The larger problem that I’m guessing Rabbi Yosef doesn’t understand, is that such racial insensitivity actually hurts Israel’s quest to be accepted (and left alone) by the world. Surrounded by enemies who feel that Israel has no right to exist as a Jewish state, it’s critical that Israel do everything in her power to maintain her moral authority in the world. As Dr. King said of America decades ago — if America is to be a first class nation, it can no longer have second class citizens. Starting in the 1940s and continuing through the 1960s, Communist nations used America’s discrimination against Blacks as a propaganda tool. They challenged America’s moral authority to lead the world, in light of how America treated her own Black citizens. It was not an act of White altruism that made Brown v. the Board of Education a unanimous decision, or that caused President Eisenhower to use federal troops to enforce the Court’s ruling in that case. America took these steps as much for its own self-interest as for the benefits of Blacks. In the 1940s and 1950s, Black and Brown nations were raising up in revolution against their European (i.e., White) colonial oppressors. At the time, none of those European oppressors was Communist. So the Communists pointed to America’s racial brutality, and asked emerging Black and Brown nations a rhetorical question: given how America treats its own Black citizens, then what do you think America has in store for you? America’s racism against Blacks caused Black and Brown nations to ally themselves with the Soviet Union. America needed to end racial segregation as part of its Cold War efforts — not because White America suddenly fell in love with Black people.

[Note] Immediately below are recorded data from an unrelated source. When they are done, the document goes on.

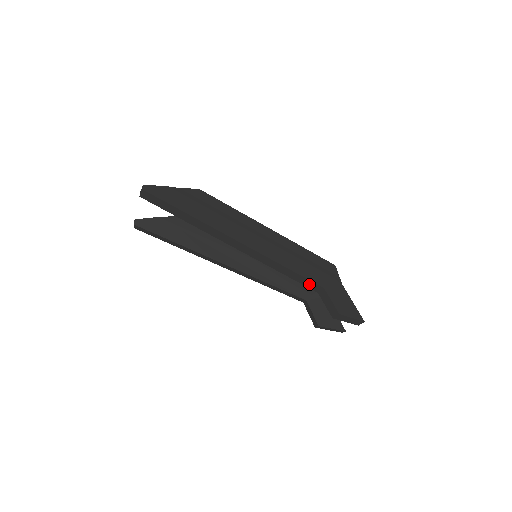
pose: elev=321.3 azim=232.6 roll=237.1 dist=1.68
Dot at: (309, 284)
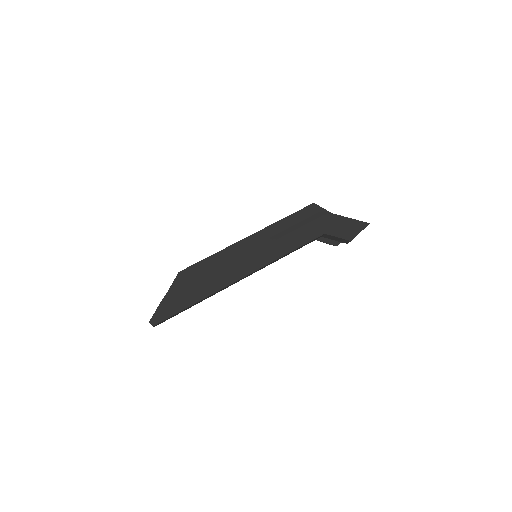
Dot at: (312, 241)
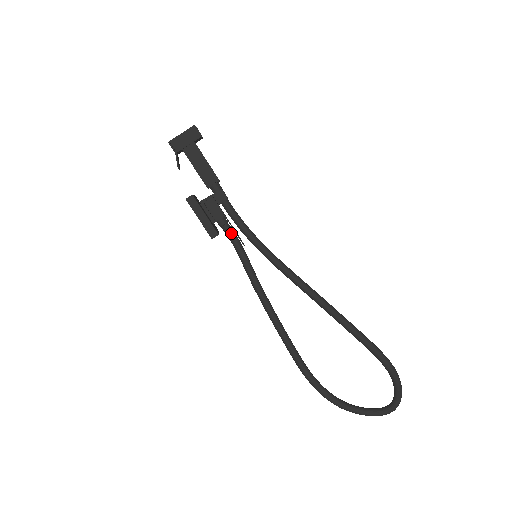
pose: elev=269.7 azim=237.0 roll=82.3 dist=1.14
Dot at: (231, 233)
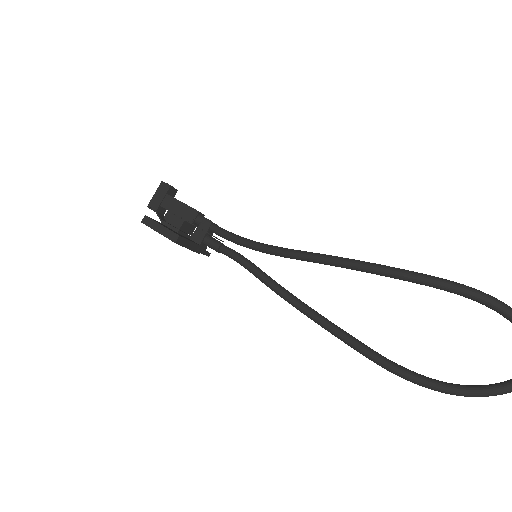
Dot at: (229, 251)
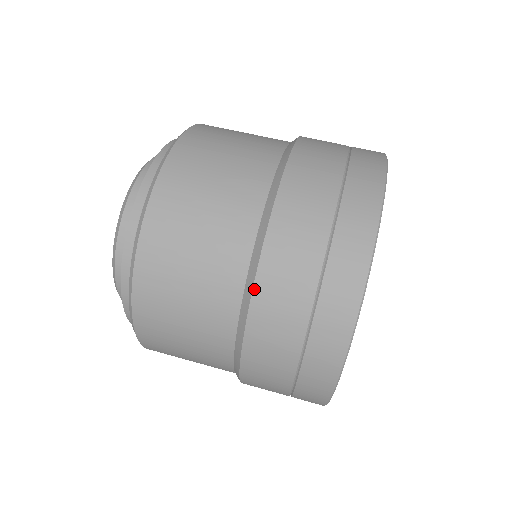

Take a hint, Rabbi Yosef. Israel is already perceived by many as an “apartheid state.” Personally, I disagree with that characterization. But as a leader, Rabbi, you should be mindful of Israel’s need to be perceived as a tolerant nation. And let’s not forget that your incendiary comments come just months after Israel deported a Black Kenyan Jew (Yehuda Kimani), without even letting him call his Israeli sponsors before being forced on a plane out of Israel. Unfortunately, there have been several instances where Black Jews have had to beg and plead for Israel to recognize them as authentic Jews. This is so ironic, when one considers that Judaism did not originate in Europe, and that the earliest Jews couldn’t have been White. You don’t have to like us Negroes, Rabbi Yosef. But as a leader, you should realize that it’s in Israel’s best interest for you to learn to play nice with us. Black people are a substantial voting block in the US. Do you really want to alienate us? Would you like for Black Lives Matter to continue to characterize Israel as an “apartheid state”? Perhaps you think you don’t need Negroes. Maybe that’s why you can make such insensitive comments and express no remorse. Beware, Rabbi. Like it or not, we all need each other. As Dr. King wrote in his “Letter from a Birmingham Jail”:
In a real sense all life is inter-related. All men are caught in an inescapable network of mutuality, tied in a single garment of destiny. Whatever affects one directly, affects all indirectly. I can never be what I ought to be until you are what you ought to be, and you can never be what you ought to be until I am what I ought to be…This is the inter-related structure of reality.”
My advice to you, Rabbi Yosef, is that you fall on your sword and apologize for your racially insensitive remarks. If you won’t do that, then you may consider preemptively applying witch hazel to your skin right now.